Neil Camilleri Tuesday, 8 December 2015, 10:14 Last update: about 9 years ago

Transport Malta has recommended the sanctioning of new cranes at the Freeport despite admitting the situation was “not desirable” and that the 140m structures will penetrate the airport’s flight path.

On 19 November, the MEPA board had suspended two applications by the Freeport regarding the repositioning of the new cranes because of a not so clear response by TM’s Civil Aviation Department. The issue revolves around a number of new cranes that the Freeport bought and installed in October, before a permit was issued. At 140 metres tall, the cranes are higher than the older ones by 30 metres – and are just 10 metres shorter than the Delimara chimney.

The letter from Transport Malta stated that “TM has reviewed tis proposal in conjunction with the stakeholders concerned. It has been established that these contraptions will penetrate one of the established aeronautical protection surfaces by circa 18m and although this situation is not desirable,  given the importance of this facility to the economy, on exceptional basis ad without prejudice to any future request, it is being considered as acceptable subject to the following mitigations:

a) Surveyed height and position shall be communicated to Transport Malta (Civil Aviation Directorate) upon installation of each crane.

b) Cranes shall be equipped with dual-unit, low intensity lighting (ICAO Annex 14 Type B) on the jibs, which are operational during night and low visibility conditions.

c) Cranes shall be equipped with obstacle lighting failure warning system which will instantaneously alert the operator (Malta Freeport) who in turn shall immediately notify MIA plc via email or any other expeditious means’.
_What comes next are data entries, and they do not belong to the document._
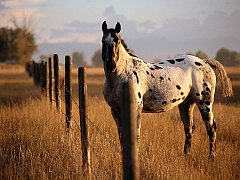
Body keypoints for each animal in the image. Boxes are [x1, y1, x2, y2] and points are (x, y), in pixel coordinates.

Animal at [101, 20, 232, 160]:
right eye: (103, 41)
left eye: (118, 41)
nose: (111, 65)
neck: (124, 74)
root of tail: (205, 62)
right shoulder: (115, 111)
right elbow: (122, 136)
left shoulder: (136, 109)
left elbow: (135, 135)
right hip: (186, 104)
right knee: (189, 129)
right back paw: (186, 156)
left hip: (204, 103)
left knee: (211, 128)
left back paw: (211, 158)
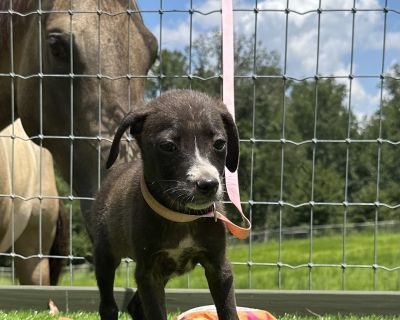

MEPA Chairman Vince Cassar said he wanted a clear-cut response from TM while pointing out that the transport authority was brushing off its responsibility on matters related to aviation. CEO Johann Buttigieg said he had got in contact with the authority in a bid to seek clarification but no reply had been forthcoming.

Exactly two weeks later, on 3 December, Transport Malta again wrote to MEPA and said it had no objection to the project it had previously called undesirable. The short letter again lacked any form of explanation and simply said: “Having taken into account our letter of the 19th August and having ascertained the acquiescence by Freeport Terminals to implement the conditions stated therein, we find no objection to the project.”

AD Vice Chairman Carmel Cacopardo said yesterday that Transport Malta had shouldered part of the responsibility by stating that the Freeport would obey the conditions and install the necessary lights on the crane structures but the fact still remained that the situation was, in the words of TM itself “not desirable.”  Mr Cacopardo said that the fact that the Freeport said it would observe the conditions did not mean that the problem had been solved. “All the ifs and buts are still there,” he told The Malta Independent.

Independent MP Marlene Farrugia, who said she is speaking on behalf of her constituents, also expressed her surprise at the way TM was seemingly “disregarding the safety of residents, air passengers and Freeport workers” and recommended approval.

Describing the situation as “unacceptable,” Dr Farrugia said it was practically impossible for Transport Malta to have conducted any studies in a two-week period. “What studies has TM carried out to back its decision? Why have they described the situation as undesirable but still gave their go-ahead? What safeguards will be implemented to protect the passengers, employees and residents? Are Freeport workers aware of the dangers, and are they being remunerated accordingly? Has the OHSA been involved in this at all?”

Questions have been sent to MEPA and Transport Malta.